Carole Brandon et Jordan Fraser Emery cosignent Jeux et enjeux des inégalités de genre sur les réseaux sociaux numériques : documentation de pratiques et retour réflexif sur un workshop ludopédagogique au quatrième article. C’est par la conception et le prototypage d’un jeu de société coopératif pour jeune public, lors d’un atelier offert dans un cursus universitaire, que le duo sensibilise les étudiantes et les étudiants à l’impact des médias numériques sur ces enjeux. Amalgamant art et communication, leur approche ludopédagogique mobilise modes et genres de la représentation pour aborder le système de conventions et de règles générées par les genres ludiques ainsi que par l’identité de genre. Cette approche s’insère dans une recherche-création qui permet d’explorer et de comprendre les phénomènes en jeu. L’atelier s’amorce par l’étude d’un fait d’actualité lié à la construction du genre. La création d’une cartographie numérique collective et multimodale incite ensuite les groupes à échanger des idées et à choisir des pistes pour l’élaboration de leur jeu. Puis, le bricolage d’une maquette analogique interactive représentant le problème étudié permet d’esquisser la forme et la mécanique du jeu avant que ce dernier soit construit sous forme de prototype en fixant ses règles. Ce dispositif permet d’« ancrer les apprentissages dans des contextes concrets […] tout en ouvrant des perspectives sur les usages critiques et créatifs des réseaux sociaux numériques » pour un public jeunesse.

Pour le cinquième article, Collaboration dans l’enseignement des arts plastiques, Stacey Cann propose une analyse originale des processus collaboratifs entre humains, matériaux de création et dispositifs technologiques en contexte de formation universitaire et de production artistique. Développant une méthodologie phénoménologique et s’appuyant sur les principes de la théorie de l’acteur réseau du sociologue Bruno Latour (2005), l’autrice présente une enquête qui identifie les compétences mobilisées et les perspectives de développement professionnel qui émanent des dynamiques entre acteurs humains et non humains. Il en résulte « [l]’amalgame de compétences, d’idées et de perspectives » qui pourra servir de « modèle d’ouverture aux autres » par la collaboration.

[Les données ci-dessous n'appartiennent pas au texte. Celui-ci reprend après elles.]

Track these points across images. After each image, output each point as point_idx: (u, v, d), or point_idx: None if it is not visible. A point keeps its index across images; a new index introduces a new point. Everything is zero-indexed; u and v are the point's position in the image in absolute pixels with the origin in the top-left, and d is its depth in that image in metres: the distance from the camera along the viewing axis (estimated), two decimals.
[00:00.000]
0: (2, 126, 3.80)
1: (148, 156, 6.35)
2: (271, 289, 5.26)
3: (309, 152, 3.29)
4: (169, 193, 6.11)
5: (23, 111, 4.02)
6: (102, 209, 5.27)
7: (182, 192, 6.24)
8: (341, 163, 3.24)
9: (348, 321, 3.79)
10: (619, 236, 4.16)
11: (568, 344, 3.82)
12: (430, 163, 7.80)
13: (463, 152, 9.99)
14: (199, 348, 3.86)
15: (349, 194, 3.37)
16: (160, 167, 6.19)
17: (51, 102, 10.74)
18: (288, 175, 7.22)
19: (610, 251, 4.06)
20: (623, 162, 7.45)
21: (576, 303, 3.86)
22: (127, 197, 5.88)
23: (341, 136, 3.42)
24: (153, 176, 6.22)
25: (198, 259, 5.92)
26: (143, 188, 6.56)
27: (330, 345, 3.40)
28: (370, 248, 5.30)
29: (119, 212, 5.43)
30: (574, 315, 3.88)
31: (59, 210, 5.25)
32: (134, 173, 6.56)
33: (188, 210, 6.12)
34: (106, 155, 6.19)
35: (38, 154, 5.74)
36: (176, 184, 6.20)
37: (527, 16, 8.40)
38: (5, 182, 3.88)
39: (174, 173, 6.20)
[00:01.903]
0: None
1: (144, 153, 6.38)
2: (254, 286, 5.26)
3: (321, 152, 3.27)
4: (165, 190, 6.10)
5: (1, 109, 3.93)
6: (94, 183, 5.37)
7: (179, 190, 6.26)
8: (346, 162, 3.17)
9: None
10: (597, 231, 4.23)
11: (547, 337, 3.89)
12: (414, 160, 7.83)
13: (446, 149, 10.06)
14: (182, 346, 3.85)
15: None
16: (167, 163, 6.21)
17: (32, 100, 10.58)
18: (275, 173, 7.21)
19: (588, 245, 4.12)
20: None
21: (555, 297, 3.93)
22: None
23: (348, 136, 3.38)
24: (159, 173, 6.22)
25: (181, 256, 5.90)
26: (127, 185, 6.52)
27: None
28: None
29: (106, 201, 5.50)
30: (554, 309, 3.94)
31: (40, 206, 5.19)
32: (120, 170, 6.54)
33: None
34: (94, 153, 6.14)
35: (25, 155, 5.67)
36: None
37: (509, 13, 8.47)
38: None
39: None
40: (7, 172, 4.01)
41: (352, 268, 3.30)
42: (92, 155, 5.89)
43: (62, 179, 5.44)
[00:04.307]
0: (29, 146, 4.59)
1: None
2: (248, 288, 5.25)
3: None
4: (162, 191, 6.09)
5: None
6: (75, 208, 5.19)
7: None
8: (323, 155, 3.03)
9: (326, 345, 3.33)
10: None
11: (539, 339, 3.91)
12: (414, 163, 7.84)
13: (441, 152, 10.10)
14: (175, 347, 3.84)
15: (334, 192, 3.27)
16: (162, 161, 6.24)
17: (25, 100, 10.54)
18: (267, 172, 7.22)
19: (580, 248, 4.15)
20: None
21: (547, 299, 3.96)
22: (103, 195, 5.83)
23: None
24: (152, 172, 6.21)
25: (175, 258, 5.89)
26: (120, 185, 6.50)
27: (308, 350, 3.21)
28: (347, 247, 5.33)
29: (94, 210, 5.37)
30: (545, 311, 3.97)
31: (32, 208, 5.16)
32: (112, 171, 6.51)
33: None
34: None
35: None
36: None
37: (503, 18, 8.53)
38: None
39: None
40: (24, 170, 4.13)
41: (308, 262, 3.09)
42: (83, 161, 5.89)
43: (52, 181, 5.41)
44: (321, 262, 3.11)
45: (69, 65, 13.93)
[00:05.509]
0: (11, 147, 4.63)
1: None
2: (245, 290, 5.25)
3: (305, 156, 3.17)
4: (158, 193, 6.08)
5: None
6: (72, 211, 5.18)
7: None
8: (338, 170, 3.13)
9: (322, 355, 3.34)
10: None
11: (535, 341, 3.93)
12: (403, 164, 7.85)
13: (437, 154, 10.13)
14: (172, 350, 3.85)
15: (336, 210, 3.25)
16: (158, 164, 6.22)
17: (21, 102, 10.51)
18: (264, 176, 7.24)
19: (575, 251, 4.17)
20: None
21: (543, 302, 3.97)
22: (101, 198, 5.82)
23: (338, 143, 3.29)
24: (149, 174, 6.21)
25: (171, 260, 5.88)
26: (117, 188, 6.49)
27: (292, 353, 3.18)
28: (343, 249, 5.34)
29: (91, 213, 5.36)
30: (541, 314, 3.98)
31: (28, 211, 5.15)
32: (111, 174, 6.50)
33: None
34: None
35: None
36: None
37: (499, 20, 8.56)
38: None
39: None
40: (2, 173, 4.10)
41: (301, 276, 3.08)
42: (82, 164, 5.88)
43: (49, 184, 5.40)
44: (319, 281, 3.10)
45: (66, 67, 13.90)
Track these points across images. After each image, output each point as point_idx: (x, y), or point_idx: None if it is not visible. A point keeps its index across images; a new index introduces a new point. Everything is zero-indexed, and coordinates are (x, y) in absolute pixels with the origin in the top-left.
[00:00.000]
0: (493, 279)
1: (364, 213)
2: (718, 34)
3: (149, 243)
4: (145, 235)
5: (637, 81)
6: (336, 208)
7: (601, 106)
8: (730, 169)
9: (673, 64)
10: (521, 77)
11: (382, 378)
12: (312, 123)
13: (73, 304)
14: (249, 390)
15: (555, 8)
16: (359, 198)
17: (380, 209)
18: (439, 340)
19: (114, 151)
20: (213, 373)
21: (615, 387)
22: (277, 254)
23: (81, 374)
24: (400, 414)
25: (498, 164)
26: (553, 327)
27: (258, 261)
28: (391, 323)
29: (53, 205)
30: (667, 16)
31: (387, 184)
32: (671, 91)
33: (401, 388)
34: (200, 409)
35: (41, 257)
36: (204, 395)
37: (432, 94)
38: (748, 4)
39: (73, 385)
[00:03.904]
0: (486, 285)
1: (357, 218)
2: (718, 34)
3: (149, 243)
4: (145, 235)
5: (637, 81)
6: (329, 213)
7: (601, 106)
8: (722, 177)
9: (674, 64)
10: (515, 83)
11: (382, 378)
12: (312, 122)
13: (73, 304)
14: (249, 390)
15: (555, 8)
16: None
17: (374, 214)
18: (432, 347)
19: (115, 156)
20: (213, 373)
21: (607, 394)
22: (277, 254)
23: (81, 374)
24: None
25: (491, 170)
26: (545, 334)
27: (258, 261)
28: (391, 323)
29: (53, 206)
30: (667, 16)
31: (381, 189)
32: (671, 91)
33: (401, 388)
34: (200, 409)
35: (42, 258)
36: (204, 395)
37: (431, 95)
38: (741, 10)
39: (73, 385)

Le sixième article, Extimitée en ligne et expérience artistique, de Clara Périssé et Yves Renaud, fait le bilan d’un module de formation universitaire destiné à l’immersion d’enseignantes et d’enseignants généralistes dans des environnements en ligne où le vécu personnel, réel ou fictif est partagé par le biais de contenus multimodaux de nature artistique. Présentant un riche échantillon de données médiatiques issues des réalisations des personnes participantes, et allant de l’art sonore à l’animation, à l’écriture et à l’art web, le duo d’autrice et d’auteur démontre comment le croisement du parcours personnel, de la démarche de création et de la formation du personnel enseignant participent à l’acquisition de compétences en littératie médiatique multimodale.

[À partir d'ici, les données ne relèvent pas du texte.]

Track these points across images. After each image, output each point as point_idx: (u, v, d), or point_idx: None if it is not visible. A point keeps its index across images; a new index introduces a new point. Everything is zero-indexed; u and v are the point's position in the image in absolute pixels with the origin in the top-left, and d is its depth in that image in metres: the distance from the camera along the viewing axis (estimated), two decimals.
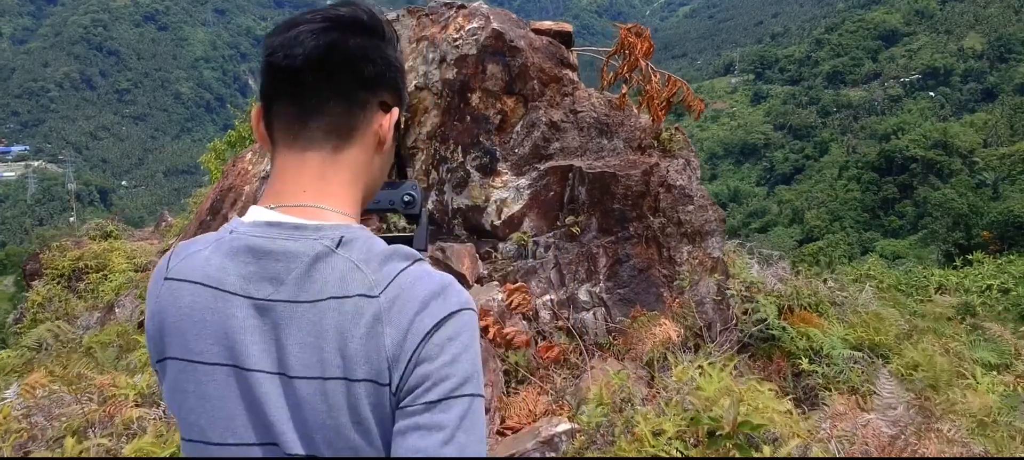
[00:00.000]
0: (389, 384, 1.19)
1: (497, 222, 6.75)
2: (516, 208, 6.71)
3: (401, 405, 1.19)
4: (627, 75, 6.36)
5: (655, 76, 6.14)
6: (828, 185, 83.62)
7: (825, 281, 10.66)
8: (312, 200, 1.29)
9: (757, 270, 9.72)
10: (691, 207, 6.89)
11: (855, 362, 7.87)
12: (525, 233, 6.75)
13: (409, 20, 7.20)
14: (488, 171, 6.76)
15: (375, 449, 1.21)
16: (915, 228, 72.45)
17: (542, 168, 6.68)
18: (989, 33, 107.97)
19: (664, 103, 6.11)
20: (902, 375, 7.72)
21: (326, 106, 1.29)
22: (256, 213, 1.29)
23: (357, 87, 1.30)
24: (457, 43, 6.74)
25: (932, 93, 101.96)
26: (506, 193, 6.75)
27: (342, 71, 1.28)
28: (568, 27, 6.98)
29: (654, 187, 6.73)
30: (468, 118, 6.83)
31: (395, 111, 1.37)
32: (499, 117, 6.76)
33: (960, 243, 58.56)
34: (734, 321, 7.60)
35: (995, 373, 8.40)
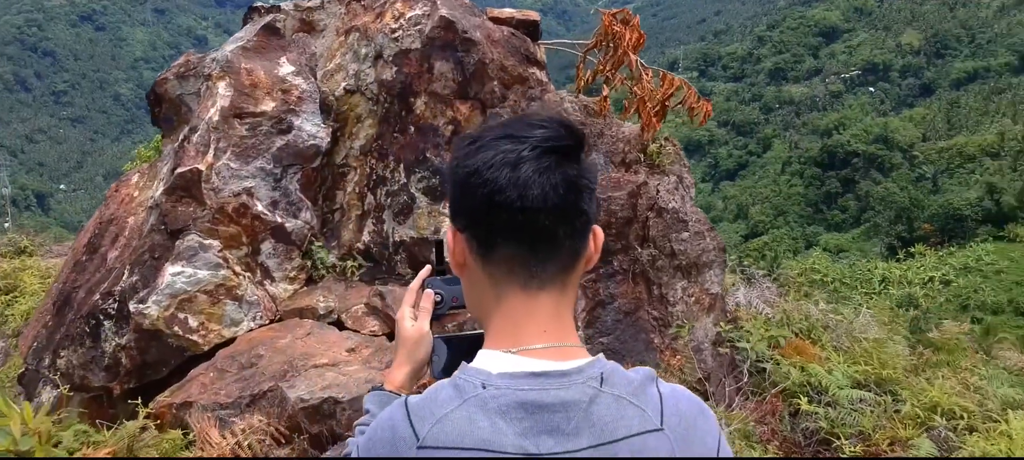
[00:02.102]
0: None
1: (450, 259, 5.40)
2: None
3: None
4: (610, 73, 5.07)
5: (647, 74, 4.87)
6: (772, 181, 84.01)
7: (817, 303, 9.59)
8: (554, 340, 1.29)
9: (743, 292, 8.58)
10: (686, 234, 5.65)
11: (862, 402, 6.74)
12: None
13: (336, 7, 5.83)
14: (438, 195, 5.40)
15: None
16: (858, 222, 73.23)
17: None
18: (925, 29, 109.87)
19: (659, 107, 4.84)
20: (921, 419, 6.61)
21: (560, 245, 1.27)
22: (503, 362, 1.26)
23: (583, 218, 1.28)
24: (396, 35, 5.39)
25: (872, 89, 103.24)
26: None
27: (574, 208, 1.25)
28: (534, 16, 5.68)
29: (642, 211, 5.47)
30: (412, 129, 5.48)
31: (598, 231, 1.34)
32: (450, 127, 5.41)
33: (902, 236, 59.14)
34: (736, 368, 6.40)
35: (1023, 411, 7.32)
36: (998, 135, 76.72)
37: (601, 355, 1.31)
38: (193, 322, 5.13)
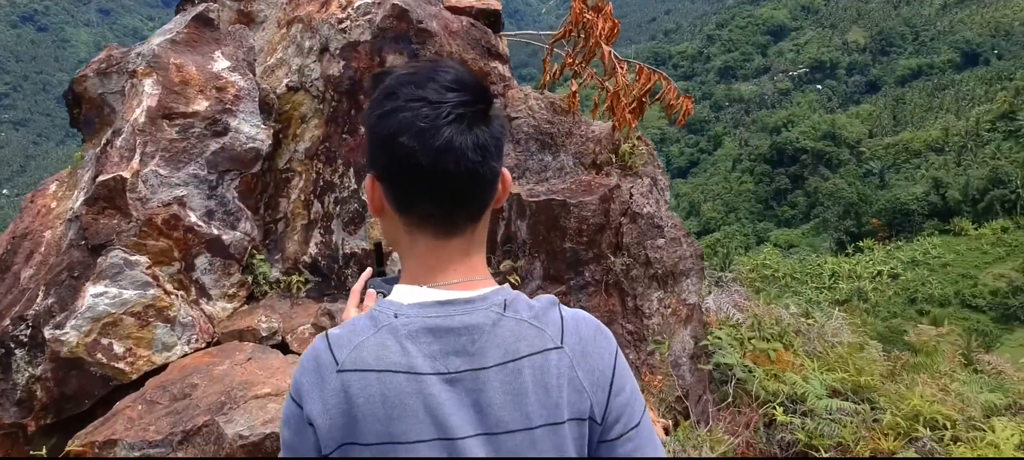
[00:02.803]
0: (593, 418, 1.38)
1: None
2: None
3: (612, 434, 1.40)
4: (580, 67, 4.62)
5: (622, 67, 4.42)
6: (722, 178, 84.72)
7: (787, 306, 9.29)
8: (461, 276, 1.38)
9: (713, 297, 8.23)
10: (662, 241, 5.23)
11: (840, 411, 6.42)
12: None
13: None
14: None
15: None
16: (807, 217, 74.12)
17: None
18: (871, 27, 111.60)
19: (634, 104, 4.39)
20: (903, 429, 6.29)
21: (471, 201, 1.37)
22: (414, 294, 1.37)
23: (492, 173, 1.37)
24: (344, 26, 4.88)
25: (819, 86, 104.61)
26: None
27: (484, 166, 1.34)
28: (496, 5, 5.19)
29: (615, 217, 5.04)
30: (362, 129, 4.98)
31: (507, 175, 1.44)
32: None
33: (851, 231, 59.94)
34: (714, 381, 6.01)
35: (1006, 418, 7.05)
36: (942, 131, 78.18)
37: (506, 284, 1.41)
38: (118, 348, 4.57)
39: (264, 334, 4.82)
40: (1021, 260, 50.86)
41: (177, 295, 4.78)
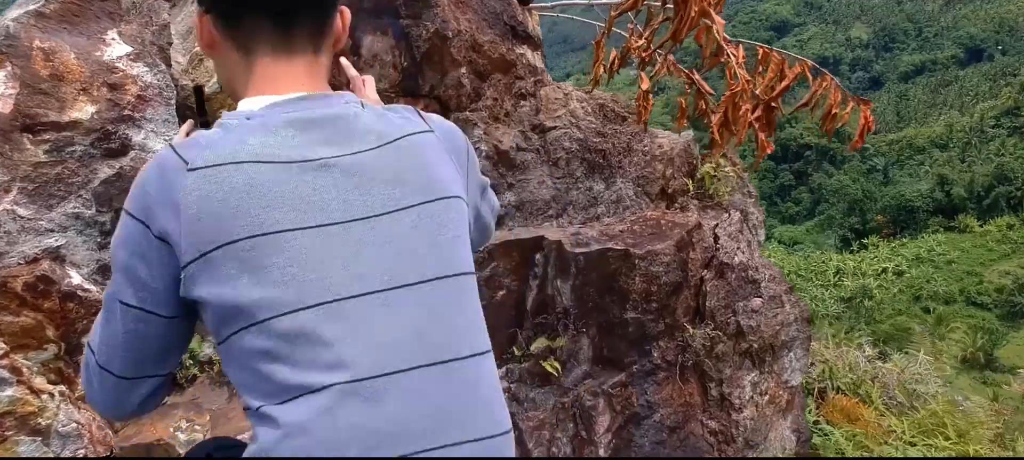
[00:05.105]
0: (462, 196, 1.31)
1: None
2: None
3: (478, 198, 1.44)
4: (656, 51, 3.03)
5: (738, 51, 2.84)
6: None
7: (861, 346, 7.81)
8: (311, 87, 1.29)
9: None
10: (758, 302, 3.66)
11: None
12: None
13: None
14: None
15: (469, 250, 1.29)
16: (811, 214, 73.81)
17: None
18: (874, 23, 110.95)
19: (759, 110, 2.80)
20: None
21: (304, 17, 1.29)
22: (263, 100, 1.26)
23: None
24: None
25: None
26: None
27: None
28: None
29: (695, 271, 3.47)
30: None
31: (345, 10, 1.39)
32: None
33: (855, 228, 58.95)
34: None
35: None
36: (946, 127, 77.75)
37: None
38: None
39: (182, 449, 3.25)
40: None
41: (52, 393, 3.20)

Dans Vers une littératie multimodale climatique : sens émergents du croisement de données d’expérience entre vivants et appareils, la contribution des autrices Chantal T. Paris et Gisèle Trudel, présentée au septième et dernier article, témoignent d’une action multimodale de recherche-création visant à éveiller, dans la collectivité, une puissance d’agir autrement sur la grande problématique des changements climatiques. S’appuyant sur le concept de transindividualité de Simondon (1964/2005), ces artistes chercheures revisitent un vaste corpus de données climatiques par le biais d’activités interdisciplinaires mêlant sciences forestières, arts technologiques et savoirs citoyens. Ce processus mène à la formulation inédite et innovante d’une littératie multimodale climatique.

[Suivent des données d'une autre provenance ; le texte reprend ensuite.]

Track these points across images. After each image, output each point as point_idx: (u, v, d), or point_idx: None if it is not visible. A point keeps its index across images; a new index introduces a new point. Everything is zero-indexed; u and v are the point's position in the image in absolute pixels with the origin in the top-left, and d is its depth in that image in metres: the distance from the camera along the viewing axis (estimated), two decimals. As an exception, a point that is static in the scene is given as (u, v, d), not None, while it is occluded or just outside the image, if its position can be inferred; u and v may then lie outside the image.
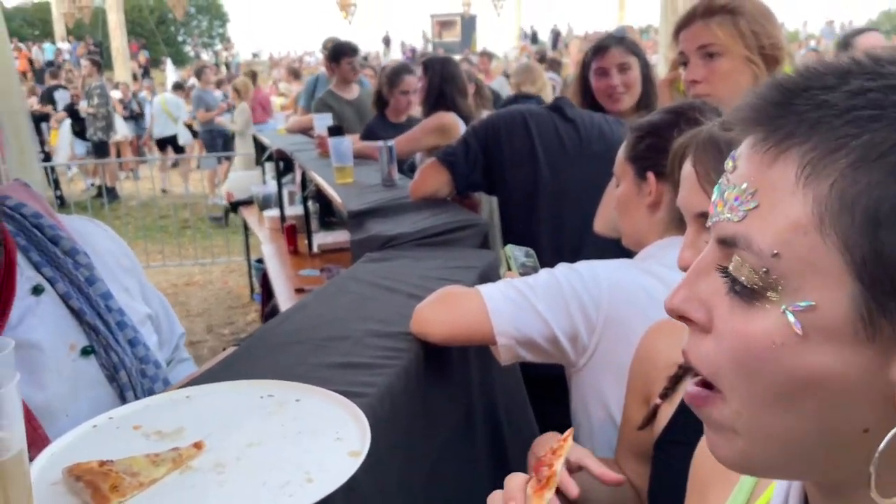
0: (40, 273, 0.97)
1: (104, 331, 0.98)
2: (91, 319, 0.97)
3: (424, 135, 3.22)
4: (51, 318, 0.95)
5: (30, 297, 0.94)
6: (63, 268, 0.98)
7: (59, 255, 0.98)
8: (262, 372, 1.06)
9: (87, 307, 0.98)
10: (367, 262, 1.69)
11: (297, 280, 3.50)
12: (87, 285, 0.99)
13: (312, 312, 1.34)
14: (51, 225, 1.01)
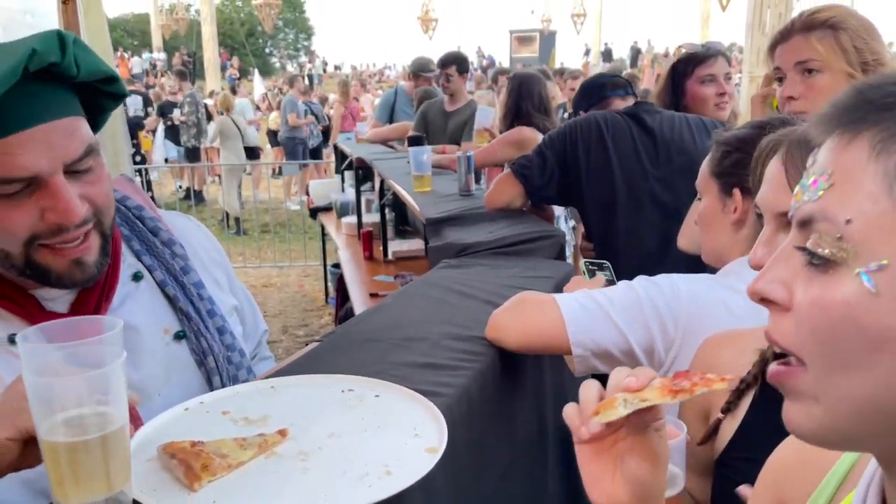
0: (140, 261, 1.04)
1: (195, 317, 1.04)
2: (184, 306, 1.03)
3: (501, 147, 3.24)
4: (148, 303, 1.02)
5: (130, 282, 1.01)
6: (161, 257, 1.05)
7: (157, 245, 1.05)
8: (343, 367, 1.09)
9: (180, 294, 1.04)
10: (444, 269, 1.72)
11: (372, 285, 3.57)
12: (182, 274, 1.05)
13: (391, 313, 1.37)
14: (151, 217, 1.08)
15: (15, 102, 0.80)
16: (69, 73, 0.84)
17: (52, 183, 0.82)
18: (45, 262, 0.86)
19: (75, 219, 0.83)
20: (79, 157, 0.85)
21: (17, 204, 0.82)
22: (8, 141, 0.80)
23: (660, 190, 2.05)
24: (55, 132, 0.83)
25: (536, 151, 2.16)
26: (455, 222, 2.16)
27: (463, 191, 2.65)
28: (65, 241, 0.85)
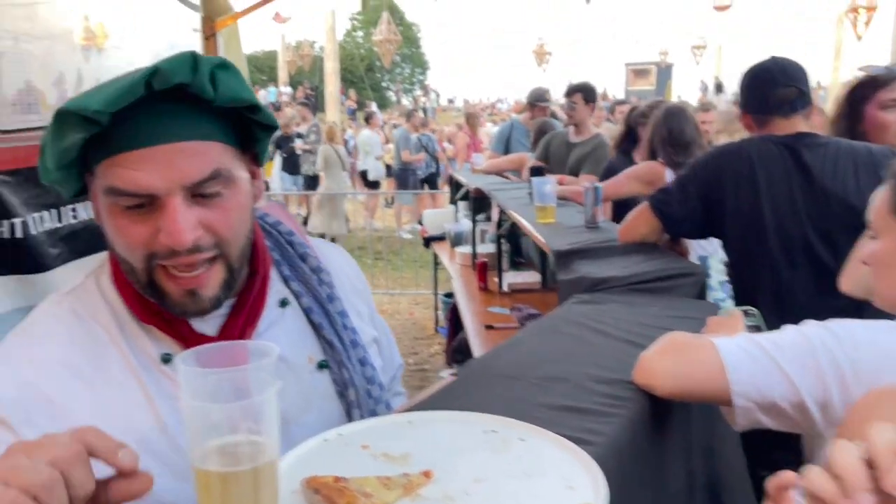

De sorte, ce volume témoigne de l’imbrication inévitable des trois axes de réflexion chez les autrices et auteurs, de même qu’entre les concepts présentés, les méthodologies employées, les contextes explorés, les nouvelles pratiques engagées. Presque tout se conjugue au pluriel. La question des genres comme catégories est abordée dans son double sens et devrait nous ramener à son étymologie, generis, puisqu’elle permet d’amorcer une réflexion sur ce que nous avons en « commun » avec les êtres, les choses et le monde qui nous entourent, sur leur situation dans des continuums génériques et sur les pratiques valables qu’elles peuvent générer. De même, les méthodologies utilisées sont hybrides et variées, l’amalgame des approches étant une constante à travers les écrits. D’ailleurs, plusieurs articles réfèrent à la recherche-création, elle-même hybride, dans un but de faire profiter à la démarche scientifique les attributs du caractère indiscipliné du processus de création artistique (Bianchini, 2010). Quant à la démultiplication des contextes, des technologies et des enjeux à l’ère du numérique, elle est présente sous diverses formes et nous rappelle la nécessité d’une méta-pratique réflexive.